The recognition provisions in the Model Law – allowing for foreign insolvency processes to be recognised as main or non-main proceedings, and providing for a range of automatic and discretionary ancillary relief such as enforcement stays, examination orders and entrusting local assets to a foreign insolvency representative – have been central in achieving these outcomes.
However, equally significant are the provisions in the Model Law for court-to-court cooperation. These provisions not only build confidence and certainty between courts in granting recognition orders, but also provide a framework for cooperation even where a foreign insolvency process does not qualify as a main or non-main proceeding because it is not taking place where the debtor has its centre of main interests or an establishment.
Proactive cooperation and communication between courts – especially at an early stage of the insolvency process – may avoid the need for parallel proceedings altogether. Even if parallel proceedings have been instituted, court-to-court cooperation can enhance efficiency and reduce costs, including through the negotiation of communication protocols and the conduct of joint hearings. Cooperation can also lead to more consistent outcomes for creditors, aligned with the modified universalism which is aspired to as a core principle of cross-border insolvency law.
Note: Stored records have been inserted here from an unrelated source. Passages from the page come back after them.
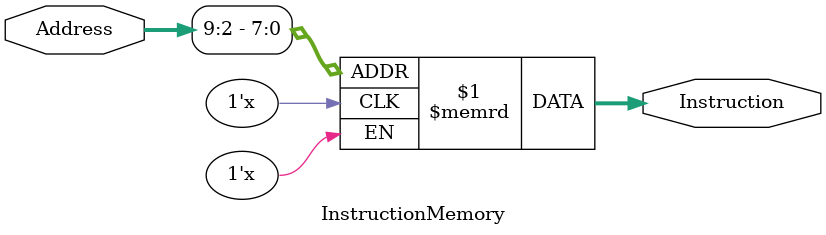
<source format=v>
`timescale 1ns / 1ps
/*
module InstructionMemory(Address, Instruction);
	input [31:0] Address;
	output reg [31:0] Instruction;
	always @(*)
	   case (Address[9:2])

	       
            8'd0: Instruction <= 32'h20040004;
            8'd1: Instruction <= 32'h0c100003;
            8'd2: Instruction <= 32'h1000ffff;
            8'd3: Instruction <= 32'h23bdfff8;
            8'd4: Instruction <= 32'hafbf0004;
            8'd5: Instruction <= 32'hafa40000;
            8'd6: Instruction <= 32'h28880001;
            8'd7: Instruction <= 32'h11000003;
            8'd8: Instruction <= 32'h00001026;
            8'd9: Instruction <= 32'h23bd0008;
            8'd10: Instruction <= 32'h03e00008;
            8'd11: Instruction <= 32'h2084ffff;
            8'd12: Instruction <= 32'h0c100003;
            8'd13: Instruction <= 32'h8fa40000;
            8'd14: Instruction <= 32'h8fbf0004;
            8'd15: Instruction <= 32'h23bd0008;
            8'd16: Instruction <= 32'h00821020;
            8'd17: Instruction <= 32'h03e00008;
            
            default: Instruction <= 32'h00000000;
        endcase
endmodule
*/
module InstructionMemory(Address, Instruction);
	input [31:0] Address;
	output [31:0] Instruction;
	
	parameter RAM_SIZE = 256;
	parameter RAM_SIZE_BIT = 8;
	
	reg [31:0] RAM_data[RAM_SIZE - 1: 0];
	assign Instruction = RAM_data[Address[RAM_SIZE_BIT + 1:2]];
	
endmodule
</source>
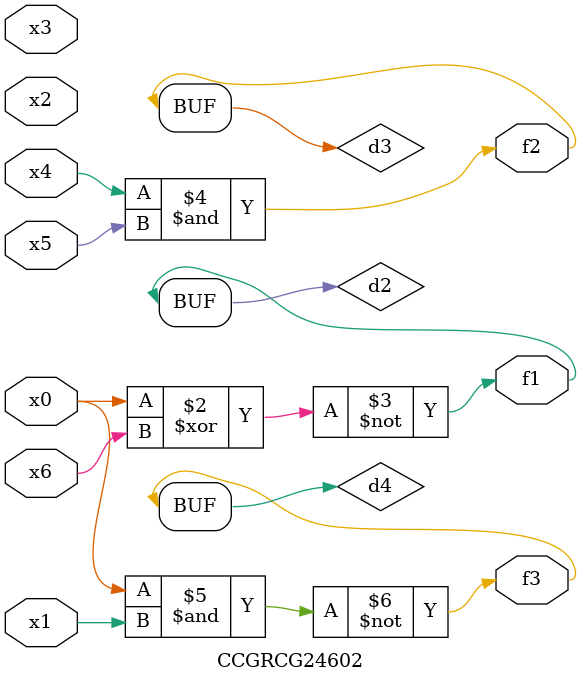
<source format=v>
module CCGRCG24602(
	input x0, x1, x2, x3, x4, x5, x6,
	output f1, f2, f3
);

	wire d1, d2, d3, d4;

	nor (d1, x0);
	xnor (d2, x0, x6);
	and (d3, x4, x5);
	nand (d4, x0, x1);
	assign f1 = d2;
	assign f2 = d3;
	assign f3 = d4;
endmodule

</source>
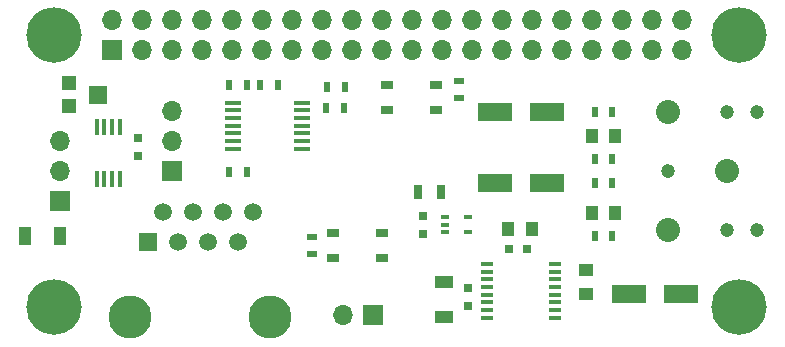
<source format=gts>
G04 #@! TF.FileFunction,Soldermask,Top*
%FSLAX46Y46*%
G04 Gerber Fmt 4.6, Leading zero omitted, Abs format (unit mm)*
G04 Created by KiCad (PCBNEW 4.0.7) date Sun Mar 11 16:41:06 2018*
%MOMM*%
%LPD*%
G01*
G04 APERTURE LIST*
%ADD10C,0.025400*%
%ADD11R,0.450000X1.450000*%
%ADD12R,3.000000X1.600000*%
%ADD13R,1.600000X1.000000*%
%ADD14C,2.032000*%
%ADD15C,1.193800*%
%ADD16R,0.800000X0.750000*%
%ADD17R,0.750000X0.800000*%
%ADD18R,1.000000X1.600000*%
%ADD19C,3.650000*%
%ADD20R,1.500000X1.500000*%
%ADD21C,1.500000*%
%ADD22R,1.700000X1.700000*%
%ADD23O,1.700000X1.700000*%
%ADD24R,0.700000X1.300000*%
%ADD25R,0.500000X0.900000*%
%ADD26R,1.500000X1.600000*%
%ADD27R,1.200000X1.200000*%
%ADD28R,1.000000X0.400000*%
%ADD29C,4.700000*%
%ADD30R,0.900000X0.500000*%
%ADD31R,1.450000X0.450000*%
%ADD32R,1.050000X0.650000*%
%ADD33R,1.000000X1.250000*%
%ADD34R,1.250000X1.000000*%
%ADD35R,0.650000X0.400000*%
G04 APERTURE END LIST*
D10*
D11*
X108559580Y-103721120D03*
X107909580Y-103721120D03*
X107259580Y-103721120D03*
X106609580Y-103721120D03*
X106609580Y-108121120D03*
X107259580Y-108121120D03*
X107909580Y-108121120D03*
X108559580Y-108121120D03*
D12*
X151643180Y-117864320D03*
X156043180Y-117864320D03*
D13*
X136032580Y-116867120D03*
X136032580Y-119867120D03*
D14*
X155000000Y-112500000D03*
X160000000Y-107500000D03*
X155000000Y-102500000D03*
D15*
X160000000Y-112500000D03*
X160000000Y-102500000D03*
X155000000Y-107500000D03*
X162500000Y-112500000D03*
X162500000Y-102500000D03*
D16*
X143036180Y-114054320D03*
X141536180Y-114054320D03*
D12*
X140300000Y-108500000D03*
X144700000Y-108500000D03*
X140300000Y-102500000D03*
X144700000Y-102500000D03*
D17*
X110124580Y-104663120D03*
X110124580Y-106163120D03*
D18*
X100500000Y-113000000D03*
X103500000Y-113000000D03*
D19*
X121300000Y-119850000D03*
X109430000Y-119850000D03*
D20*
X110920000Y-113500000D03*
D21*
X112190000Y-110960000D03*
X113460000Y-113500000D03*
X114730000Y-110960000D03*
X116000000Y-113500000D03*
X117270000Y-110960000D03*
X118540000Y-113500000D03*
X119810000Y-110960000D03*
D22*
X103500000Y-110040000D03*
D23*
X103500000Y-107500000D03*
X103500000Y-104960000D03*
D24*
X133812580Y-109223120D03*
X135712580Y-109223120D03*
D25*
X150250000Y-108500000D03*
X148750000Y-108500000D03*
X150250000Y-113000000D03*
X148750000Y-113000000D03*
X150250000Y-102500000D03*
X148750000Y-102500000D03*
X150250000Y-106500000D03*
X148750000Y-106500000D03*
X127542180Y-102116320D03*
X126042180Y-102116320D03*
X119287180Y-100211320D03*
X117787180Y-100211320D03*
X121954180Y-100211320D03*
X120454180Y-100211320D03*
X117787180Y-107577320D03*
X119287180Y-107577320D03*
D26*
X106750000Y-101000000D03*
D27*
X104250000Y-100000000D03*
X104250000Y-102000000D03*
D28*
X139640180Y-115335320D03*
X139640180Y-115985320D03*
X139640180Y-116635320D03*
X139640180Y-117285320D03*
X139640180Y-117935320D03*
X139640180Y-118585320D03*
X139640180Y-119235320D03*
X139640180Y-119885320D03*
X145440180Y-119885320D03*
X145440180Y-119235320D03*
X145440180Y-118585320D03*
X145440180Y-117935320D03*
X145440180Y-117285320D03*
X145440180Y-116635320D03*
X145440180Y-115985320D03*
X145440180Y-115335320D03*
D22*
X107870000Y-97270000D03*
D23*
X107870000Y-94730000D03*
X110410000Y-97270000D03*
X110410000Y-94730000D03*
X112950000Y-97270000D03*
X112950000Y-94730000D03*
X115490000Y-97270000D03*
X115490000Y-94730000D03*
X118030000Y-97270000D03*
X118030000Y-94730000D03*
X120570000Y-97270000D03*
X120570000Y-94730000D03*
X123110000Y-97270000D03*
X123110000Y-94730000D03*
X125650000Y-97270000D03*
X125650000Y-94730000D03*
X128190000Y-97270000D03*
X128190000Y-94730000D03*
X130730000Y-97270000D03*
X130730000Y-94730000D03*
X133270000Y-97270000D03*
X133270000Y-94730000D03*
X135810000Y-97270000D03*
X135810000Y-94730000D03*
X138350000Y-97270000D03*
X138350000Y-94730000D03*
X140890000Y-97270000D03*
X140890000Y-94730000D03*
X143430000Y-97270000D03*
X143430000Y-94730000D03*
X145970000Y-97270000D03*
X145970000Y-94730000D03*
X148510000Y-97270000D03*
X148510000Y-94730000D03*
X151050000Y-97270000D03*
X151050000Y-94730000D03*
X153590000Y-97270000D03*
X153590000Y-94730000D03*
X156130000Y-97270000D03*
X156130000Y-94730000D03*
D29*
X103000000Y-96000000D03*
X103000000Y-119000000D03*
X161000000Y-96000000D03*
X161000000Y-119000000D03*
D22*
X129967180Y-119642320D03*
D23*
X127427180Y-119642320D03*
D30*
X137302580Y-101325120D03*
X137302580Y-99825120D03*
X124856580Y-114533120D03*
X124856580Y-113033120D03*
D31*
X118127180Y-101690320D03*
X118127180Y-102340320D03*
X118127180Y-102990320D03*
X118127180Y-103640320D03*
X118127180Y-104290320D03*
X118127180Y-104940320D03*
X118127180Y-105590320D03*
X124027180Y-105590320D03*
X124027180Y-104940320D03*
X124027180Y-104290320D03*
X124027180Y-103640320D03*
X124027180Y-102990320D03*
X124027180Y-102340320D03*
X124027180Y-101690320D03*
D32*
X130741580Y-114870120D03*
X126591580Y-114870120D03*
X130741580Y-112720120D03*
X126591580Y-112720120D03*
X131163580Y-100152320D03*
X135313580Y-100152320D03*
X131163580Y-102302320D03*
X135313580Y-102302320D03*
D33*
X141437180Y-112403320D03*
X143437180Y-112403320D03*
X148500000Y-111000000D03*
X150500000Y-111000000D03*
X148500000Y-104500000D03*
X150500000Y-104500000D03*
D34*
X148001180Y-117860320D03*
X148001180Y-115860320D03*
D17*
X134254580Y-111267120D03*
X134254580Y-112767120D03*
X138064580Y-118863120D03*
X138064580Y-117363120D03*
D22*
X113012580Y-107445120D03*
D23*
X113012580Y-104905120D03*
X113012580Y-102365120D03*
D25*
X126138580Y-100333120D03*
X127638580Y-100333120D03*
D35*
X136098580Y-111367120D03*
X136098580Y-112667120D03*
X136098580Y-112017120D03*
X137998580Y-112667120D03*
X137998580Y-111367120D03*
M02*

</source>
The purpose of this article is to explore the benefit of court-to-court cooperation protocols in cross-border insolvency matters, and to identify developments in multilateral and bilateral cooperation and communication agreements in the Asia-Pacific region both within and outside the Model Law framework.
It is suggested that the multilateral cooperation approach reflected in the principles established by the Judicial Insolvency Network (JIN) – which are complementary to the Model Law – along with broader judicial diplomacy initiatives such as those advanced by INSOL International, the World Bank and UNCITRAL – provide the greatest potential to facilitate proactive cooperation among courts in cross-border insolvency matters throughout the Asia-Pacific. These measures also provide a foundation to enhance the scope of substantive recognition and harmonisation outcomes in the best interests of creditors.